Hedge fund portfolio managers looking to buy a fund tracking the S&P 500 have more choices than ever before, HedgeWorld News reports, but in most cases, they will choose an S&P 500 Index futures contract over a SPDR or other exchange-traded fund.
For one thing, the transaction costs on futures trading is lower then on ETFs. Another major advantage of futures is that they are taxed differently. Since they are considered to be a commodity, the tax rate they go under is much lower then that of securities. Sixty-percent of the profits from a futures contract are taxed at the lower, long-term capital gains tax rate, and 40% at the higher, short-term capital gains tax rate, whereas 100% of the profits from ETFs are subject to short-term capital gains taxes.
Futures are also a way for smaller funds to obtain leverage.
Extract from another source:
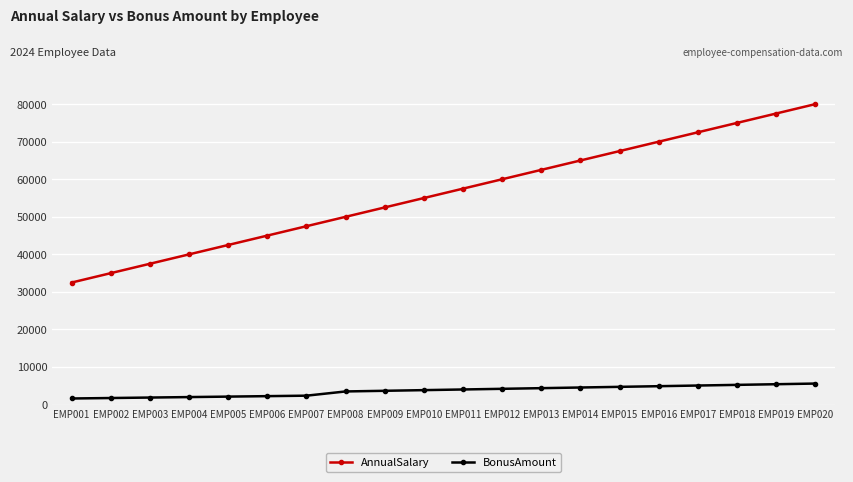

What is the lowest value of the BonusAmount series?

1625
That is one of the factors that has led to the accelerated growth in futures trading; the average dollar amount per day for the E-mini S&P 500 futures contract is $40 billion to $50 billion, compared to the $6 billion to $8 billion for SPDRs, according to David Lerman from the Chicago Mercantile Exchange.
However, for small hedge fund managers, ETFs may be a better choice, as they are fully liquid and can offer more appropriate hedges. Hedge fund portfolios are not always compatible with the S&P 500, and thus should not be hedged with S&P 500 futures.